### YOUR GOAL
Each line from the one holding "#### gaugeStyle" to the last line below must be written out exactly, with no other output.

### DATA EXTRACTS
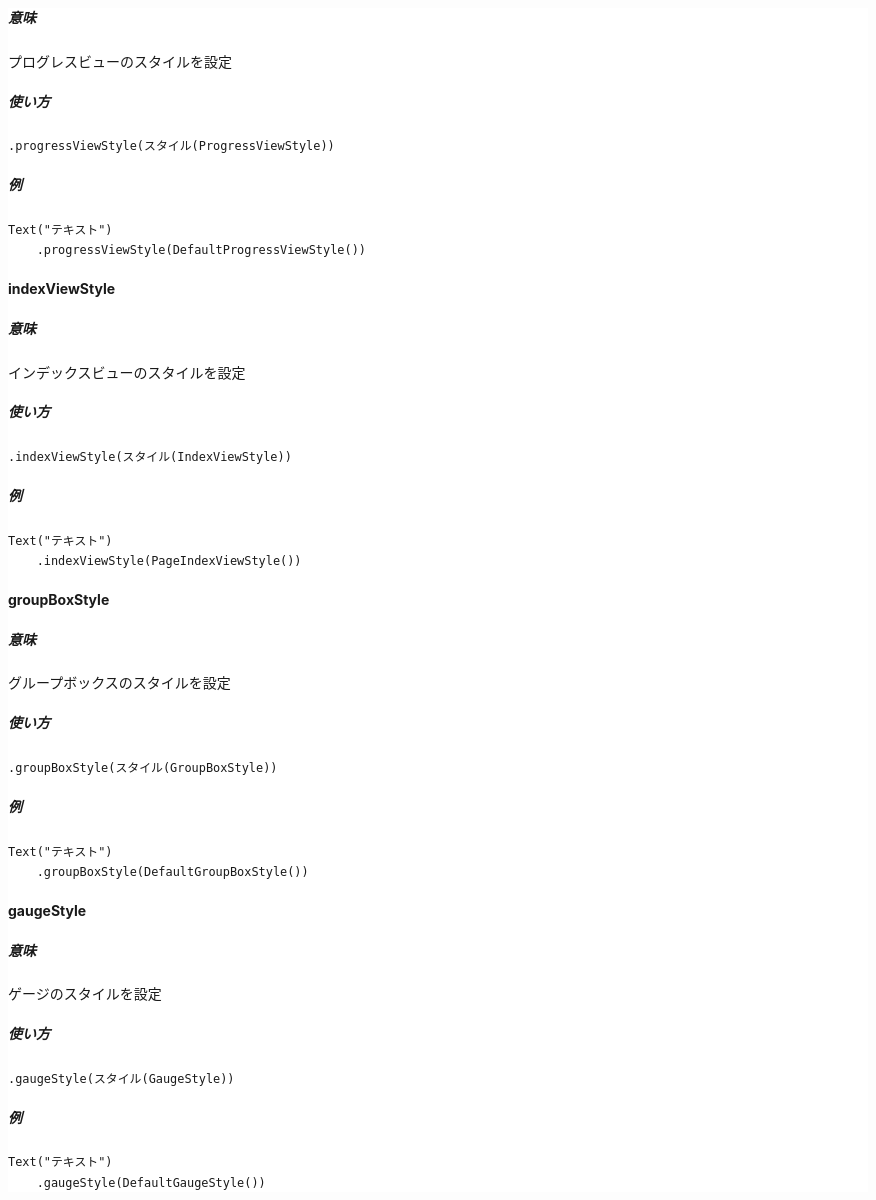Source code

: ##### 意味

プログレスビューのスタイルを設定

##### 使い方

    .progressViewStyle(スタイル(ProgressViewStyle))

##### 例

    Text("テキスト")
        .progressViewStyle(DefaultProgressViewStyle())

#### indexViewStyle

##### 意味

インデックスビューのスタイルを設定

##### 使い方

    .indexViewStyle(スタイル(IndexViewStyle))

##### 例

    Text("テキスト")
        .indexViewStyle(PageIndexViewStyle())

#### groupBoxStyle

##### 意味

グループボックスのスタイルを設定

##### 使い方

    .groupBoxStyle(スタイル(GroupBoxStyle))

##### 例

    Text("テキスト")
        .groupBoxStyle(DefaultGroupBoxStyle())

#### gaugeStyle

##### 意味

ゲージのスタイルを設定

##### 使い方

    .gaugeStyle(スタイル(GaugeStyle))

##### 例

    Text("テキスト")
        .gaugeStyle(DefaultGaugeStyle())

### ANSWER SECTION
#### gaugeStyle

##### 意味

ゲージのスタイルを設定

##### 使い方

    .gaugeStyle(スタイル(GaugeStyle))

##### 例

    Text("テキスト")
        .gaugeStyle(DefaultGaugeStyle())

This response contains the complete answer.